═══ DATA FOR THE TASK ═══

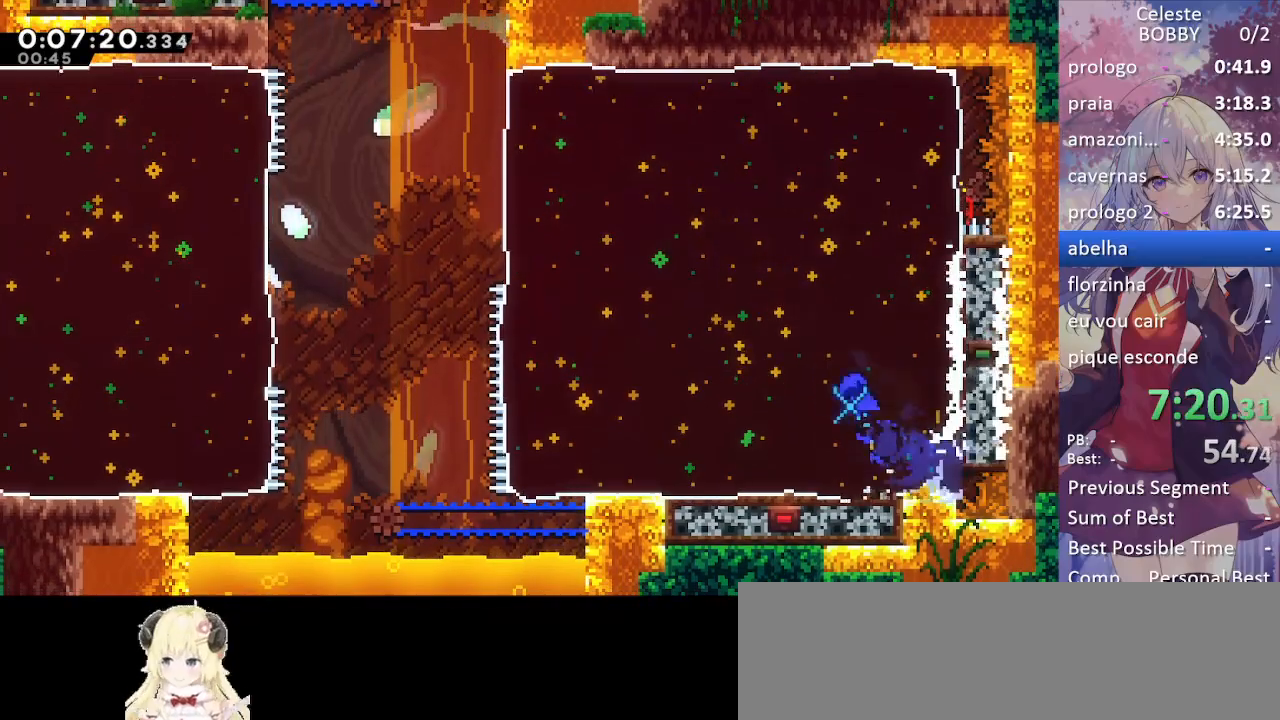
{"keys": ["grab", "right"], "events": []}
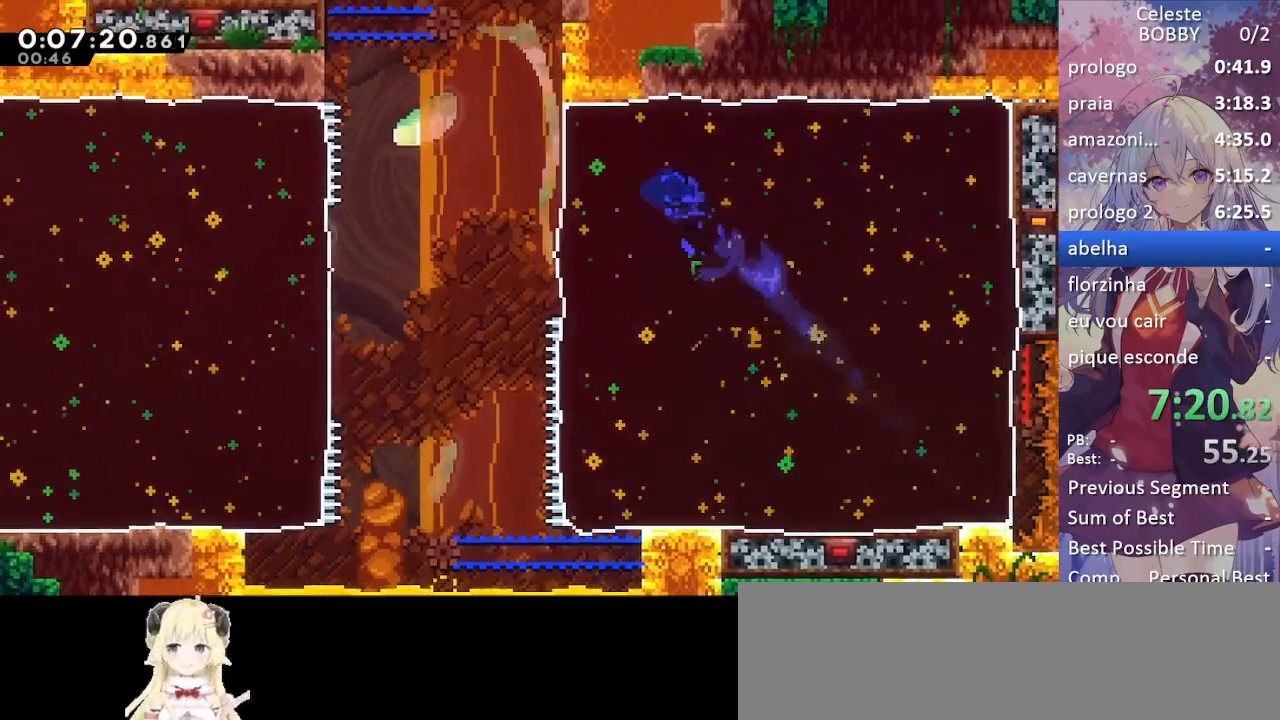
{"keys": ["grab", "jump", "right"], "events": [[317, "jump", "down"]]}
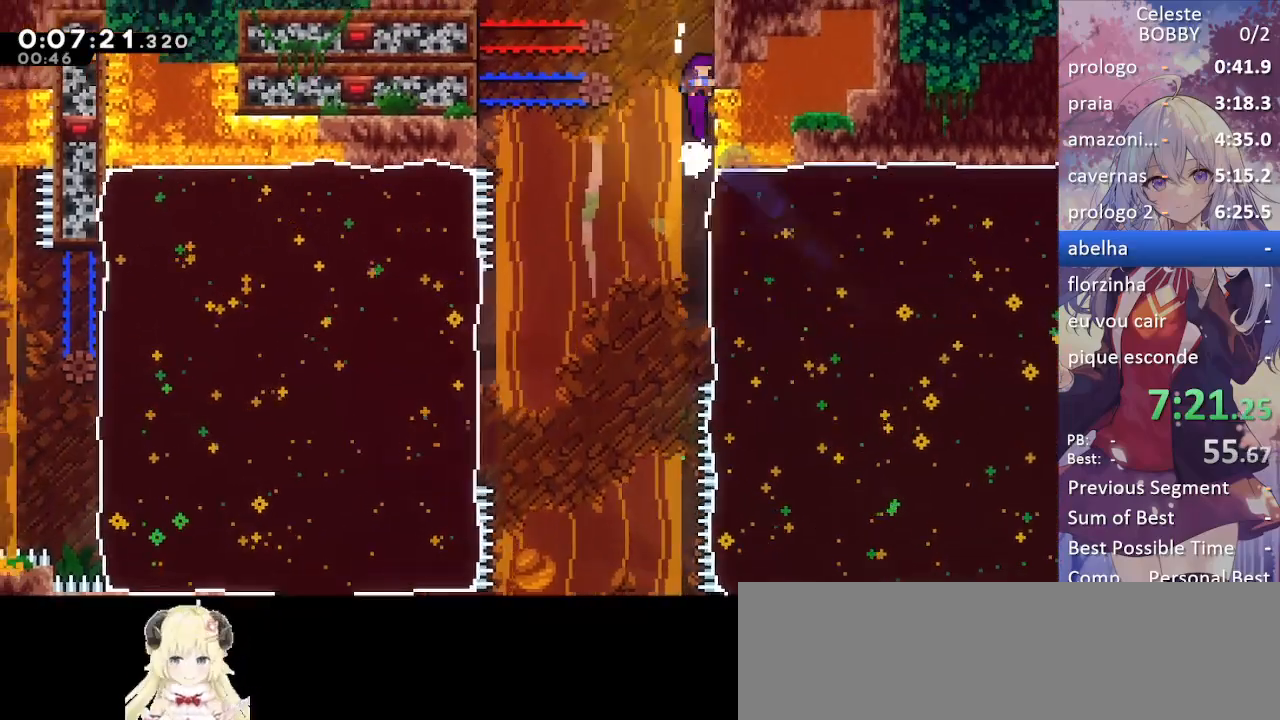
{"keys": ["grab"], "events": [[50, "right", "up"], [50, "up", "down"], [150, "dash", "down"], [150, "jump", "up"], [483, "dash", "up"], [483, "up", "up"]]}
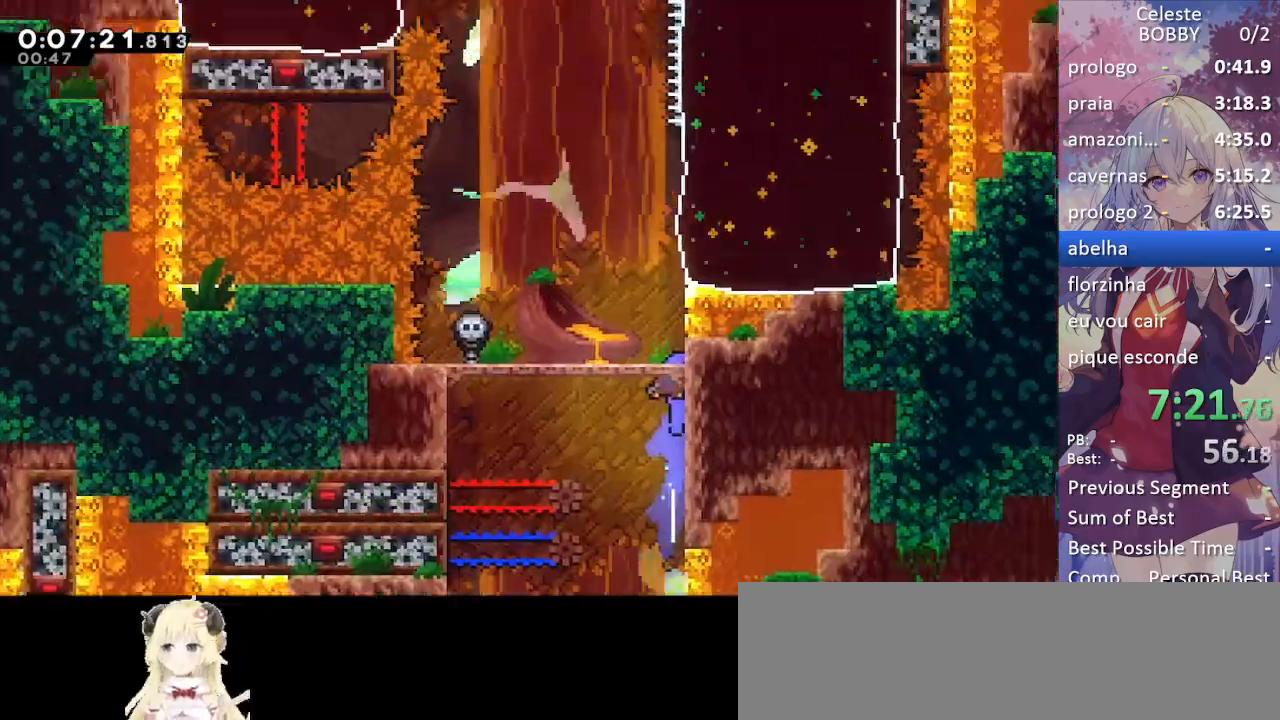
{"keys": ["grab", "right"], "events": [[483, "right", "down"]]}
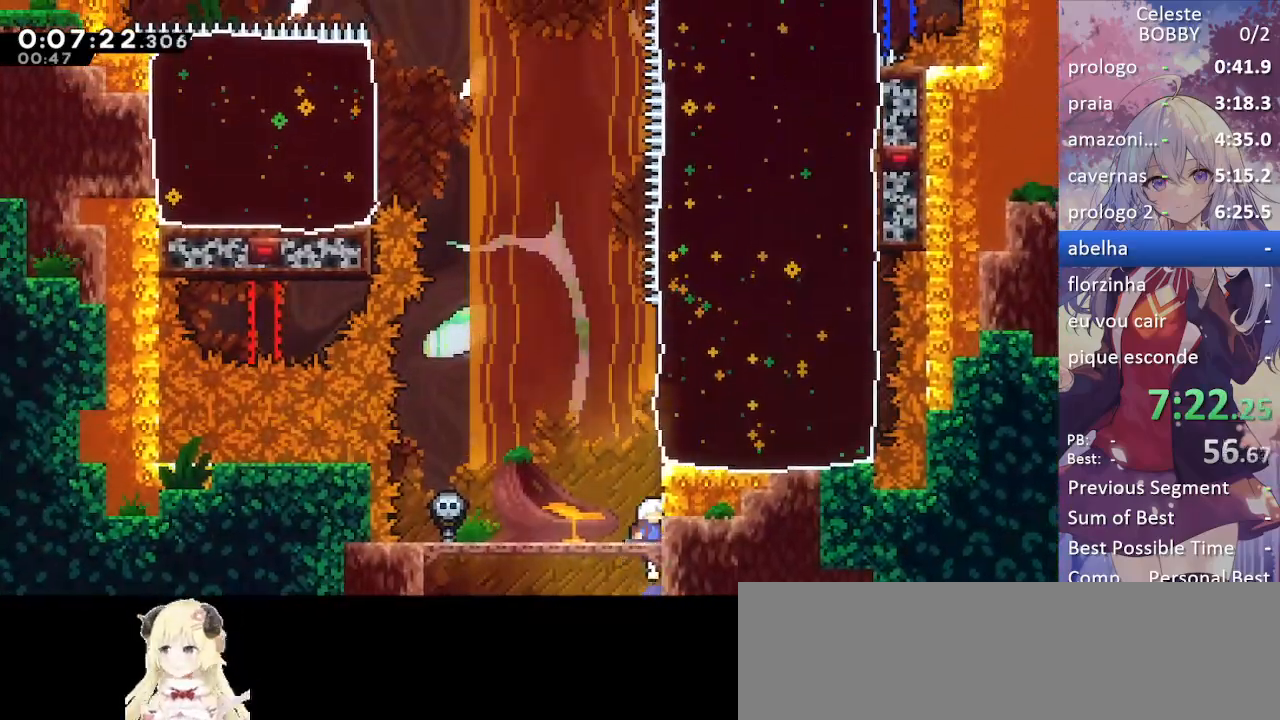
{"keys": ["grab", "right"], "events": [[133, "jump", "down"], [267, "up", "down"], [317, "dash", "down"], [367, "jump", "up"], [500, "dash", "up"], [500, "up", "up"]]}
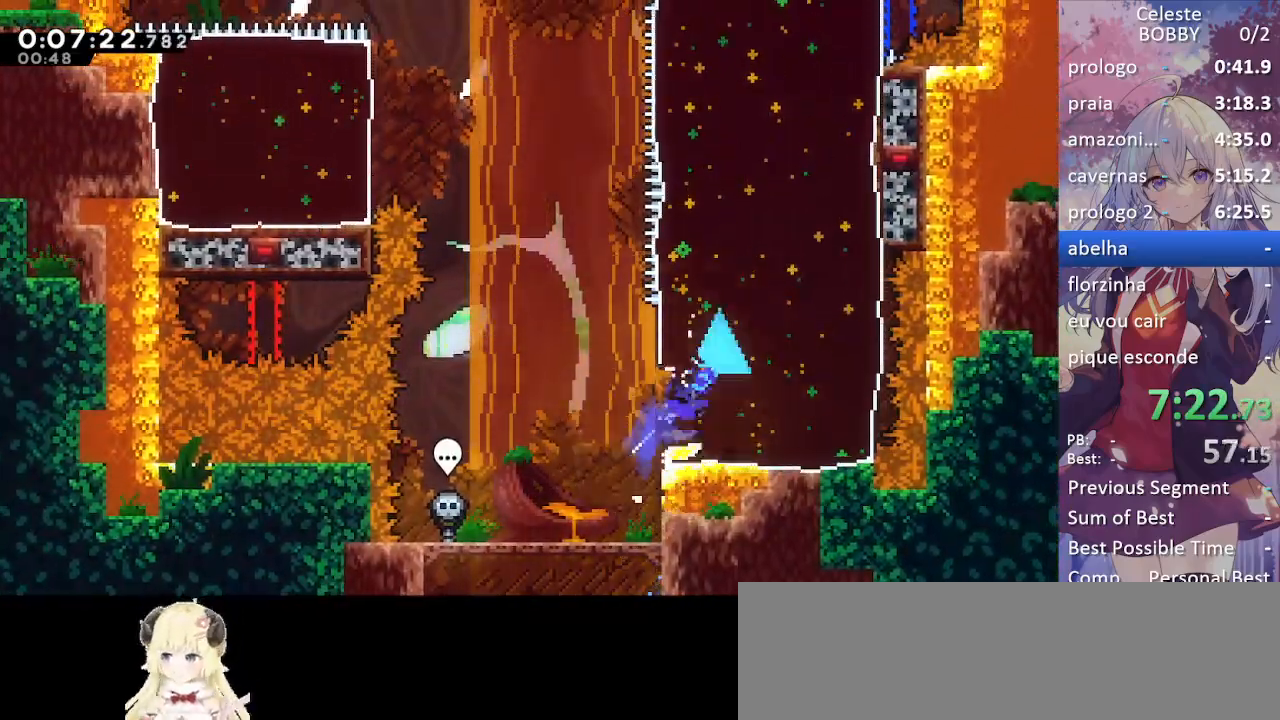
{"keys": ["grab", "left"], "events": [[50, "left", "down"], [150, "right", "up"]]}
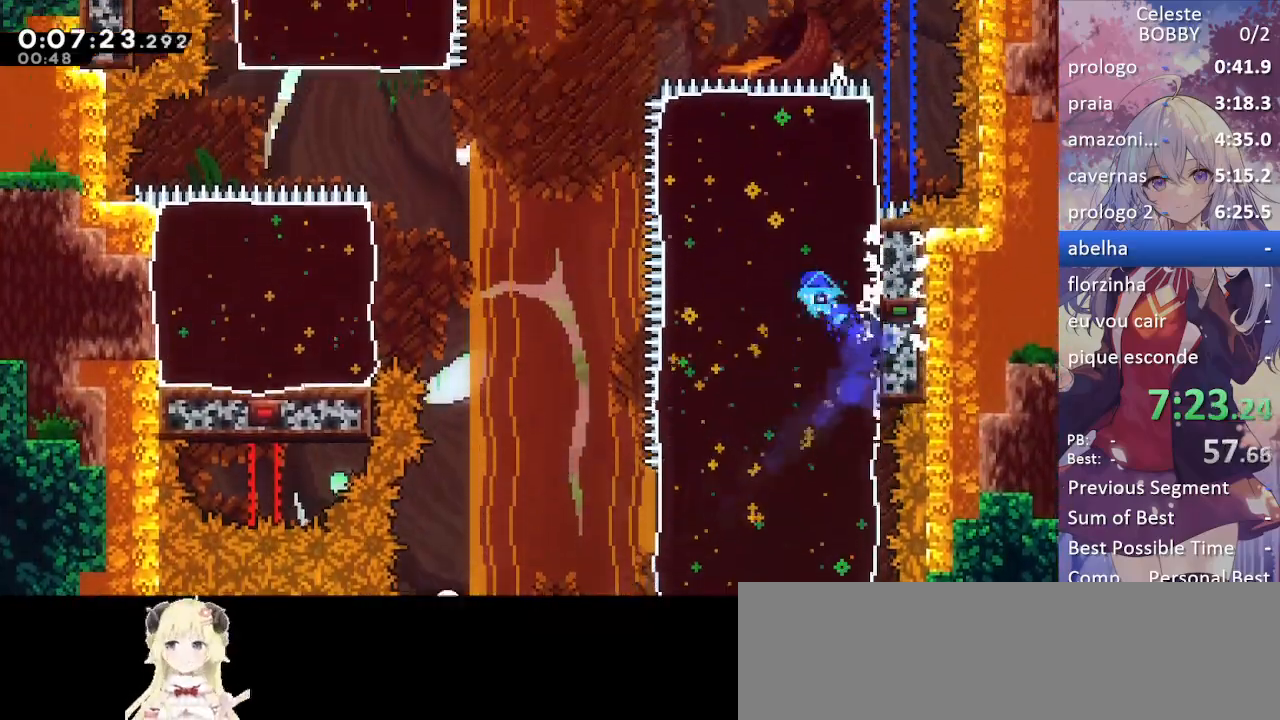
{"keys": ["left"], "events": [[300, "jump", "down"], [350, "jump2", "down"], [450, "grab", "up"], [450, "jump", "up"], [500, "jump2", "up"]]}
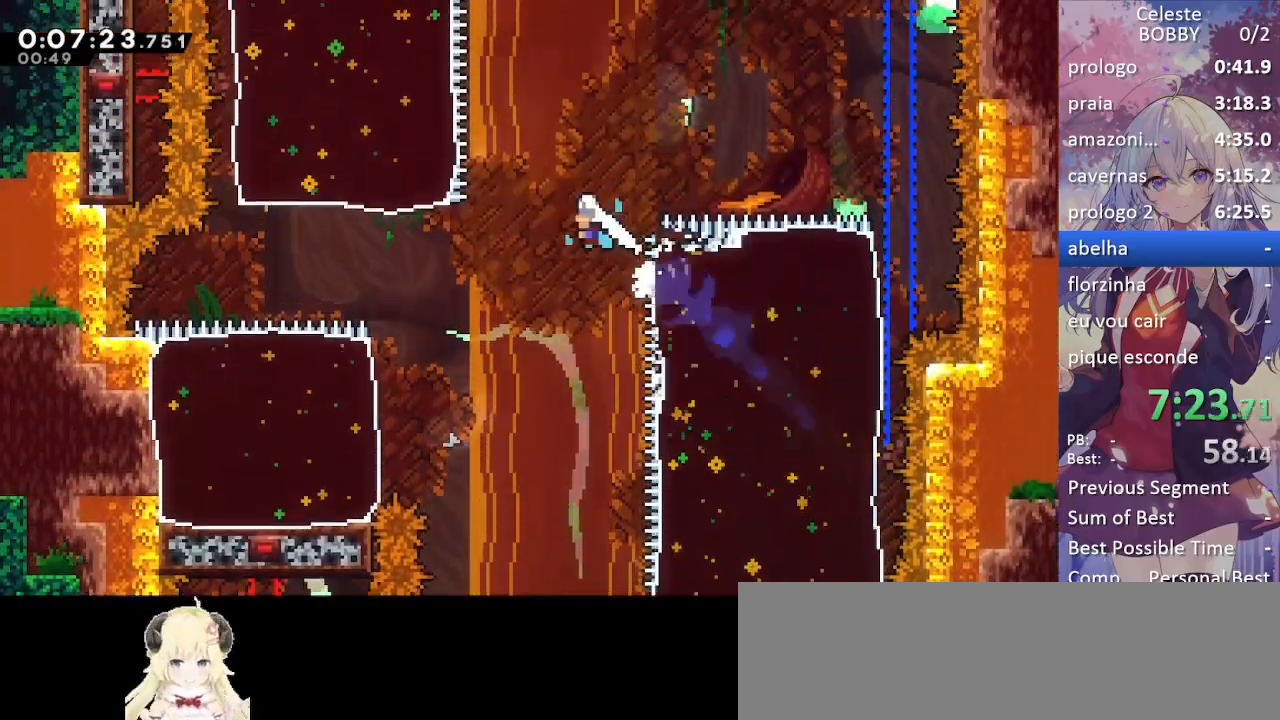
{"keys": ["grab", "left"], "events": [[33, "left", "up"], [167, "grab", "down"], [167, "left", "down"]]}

═══

Your copy of the records must be exact and must contain no pictures.

{"keys": ["grab", "right"], "events": []}
{"keys": ["grab", "jump", "right"], "events": [[317, "jump", "down"]]}
{"keys": ["grab"], "events": [[50, "right", "up"], [50, "up", "down"], [150, "dash", "down"], [150, "jump", "up"], [483, "dash", "up"], [483, "up", "up"]]}
{"keys": ["grab", "right"], "events": [[483, "right", "down"]]}
{"keys": ["grab", "right"], "events": [[133, "jump", "down"], [267, "up", "down"], [317, "dash", "down"], [367, "jump", "up"], [500, "dash", "up"], [500, "up", "up"]]}
{"keys": ["grab", "left"], "events": [[50, "left", "down"], [150, "right", "up"]]}
{"keys": ["left"], "events": [[300, "jump", "down"], [350, "jump2", "down"], [450, "grab", "up"], [450, "jump", "up"], [500, "jump2", "up"]]}
{"keys": ["grab", "left"], "events": [[33, "left", "up"], [167, "grab", "down"], [167, "left", "down"]]}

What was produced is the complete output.